ÇD: Meltem Hanım, merhaba, hoşgeldiniz. “Understanding Children and Childhood: Mental Health Perspectives through Art, Aesthetics, and Humanities” adlı kitabınızdan söz etmek isteriz. Biraz bu kitaptan ve içeriğinden söz eder misiniz?

MK: Merhaba, beni ve kitabımı sitenize konuk ettiğiniz için çok teşekkür ederim. Sitenizi büyük bir keyifle takip ediyorum; özellikle erken çocukluk dönemini önceleyen, aile ve çocuk ilişkisini destekleyen bilimsel yaklaşımlı çok güzel bir çalışma olduğunu düşünüyorum.

Benim kitap projem hem kendi doğurduğum çocuklarım hem de bana yıllar içinde çeşitli sorularla başvuran çocuklarımın gereksinim alanları ile anneler olarak bizlerin yaşadıklarını bir arada düşünmem ile ortaya çıktı. Bir başka deyişle bu kitabı kendi mesleki deneyim ve düşüncelerimi, kişisel deneyim ve bilgilerim ile birleştirmeye çalıştığım bir deneme olarak yazdım. Kendi çocukluğum, çocuklarım ve genel olarak çocukluk kavramı bir anlamda bir araya geldiler ve ruhbilim ile estetik felsefesi kesişiminde söyleşmeye çalıştılar.

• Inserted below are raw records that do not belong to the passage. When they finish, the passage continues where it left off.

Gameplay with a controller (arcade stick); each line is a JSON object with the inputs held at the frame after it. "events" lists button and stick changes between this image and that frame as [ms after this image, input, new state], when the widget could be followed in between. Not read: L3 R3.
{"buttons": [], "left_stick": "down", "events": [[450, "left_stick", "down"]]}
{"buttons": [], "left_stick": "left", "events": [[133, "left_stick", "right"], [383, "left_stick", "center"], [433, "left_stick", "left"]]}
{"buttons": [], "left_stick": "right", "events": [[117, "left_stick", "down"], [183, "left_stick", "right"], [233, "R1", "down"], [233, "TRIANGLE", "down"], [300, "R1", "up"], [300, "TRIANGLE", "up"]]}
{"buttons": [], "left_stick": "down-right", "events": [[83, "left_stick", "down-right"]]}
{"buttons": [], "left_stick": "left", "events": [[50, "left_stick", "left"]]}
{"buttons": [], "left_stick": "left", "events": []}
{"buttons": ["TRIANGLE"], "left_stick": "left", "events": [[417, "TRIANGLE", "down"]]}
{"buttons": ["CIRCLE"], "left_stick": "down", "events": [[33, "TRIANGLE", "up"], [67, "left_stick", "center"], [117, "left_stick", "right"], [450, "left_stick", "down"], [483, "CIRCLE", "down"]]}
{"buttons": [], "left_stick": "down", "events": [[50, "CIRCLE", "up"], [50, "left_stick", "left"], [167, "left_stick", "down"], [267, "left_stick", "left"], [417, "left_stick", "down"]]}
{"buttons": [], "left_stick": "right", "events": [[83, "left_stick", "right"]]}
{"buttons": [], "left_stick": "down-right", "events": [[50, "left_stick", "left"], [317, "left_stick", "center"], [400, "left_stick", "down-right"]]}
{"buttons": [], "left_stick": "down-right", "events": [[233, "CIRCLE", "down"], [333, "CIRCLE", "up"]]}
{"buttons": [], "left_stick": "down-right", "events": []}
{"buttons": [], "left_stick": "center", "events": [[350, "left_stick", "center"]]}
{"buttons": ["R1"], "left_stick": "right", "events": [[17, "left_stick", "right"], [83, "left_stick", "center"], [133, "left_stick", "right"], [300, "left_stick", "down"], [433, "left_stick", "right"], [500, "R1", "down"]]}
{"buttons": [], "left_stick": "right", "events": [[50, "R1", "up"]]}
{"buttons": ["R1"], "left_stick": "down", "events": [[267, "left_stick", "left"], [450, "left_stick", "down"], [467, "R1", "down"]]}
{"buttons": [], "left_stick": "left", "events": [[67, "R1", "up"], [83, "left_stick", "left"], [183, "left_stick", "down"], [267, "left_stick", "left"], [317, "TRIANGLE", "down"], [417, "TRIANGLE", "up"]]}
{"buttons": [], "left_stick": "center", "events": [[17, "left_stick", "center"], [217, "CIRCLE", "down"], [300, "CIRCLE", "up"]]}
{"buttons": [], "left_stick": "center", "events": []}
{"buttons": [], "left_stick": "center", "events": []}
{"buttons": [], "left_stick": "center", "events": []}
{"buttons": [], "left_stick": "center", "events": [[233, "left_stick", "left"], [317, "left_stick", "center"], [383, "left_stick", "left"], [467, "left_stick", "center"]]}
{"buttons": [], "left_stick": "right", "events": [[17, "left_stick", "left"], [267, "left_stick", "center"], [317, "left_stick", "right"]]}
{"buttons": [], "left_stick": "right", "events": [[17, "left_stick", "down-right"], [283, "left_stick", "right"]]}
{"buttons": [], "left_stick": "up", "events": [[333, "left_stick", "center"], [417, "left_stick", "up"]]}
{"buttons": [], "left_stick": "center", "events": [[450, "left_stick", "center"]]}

ÇD: Bunu biraz daha açar mısınız?

MK: Şöyle açıklamaya çalışayım. Hastalarım, danışanlarım bana geldiklerinde çocukların sergilediği kimi özellikleri benle birlikte değerlendirirken, hep bir temel soru bizimledir: “Çocuklara anlamlı ve güzel bir hayat sürmeyi nasıl öğreteceğiz?”

Bu sorunun yanıtını ne Dikkat Eksikliği/Hiperaktivite Bozukluğu tedavisinde ne de yıllardır sürdürdüğüm bilişsel-davranışçı psikoterapilerin belirti azaltma yönelimli temel yaklaşımlarında bulabildiğimizden, daha farklı bir alana, özellikle “güzellik” nedir, nasıl fark edilir, hayatımıza kattığı anlam nedir sorularına yelken açmak gerekmekteydi. Bu nedenle kendime sorduğum soruları samimiyetle, kendi çocukluğumun deneyimlerinden de hareketle ele almayı denedim.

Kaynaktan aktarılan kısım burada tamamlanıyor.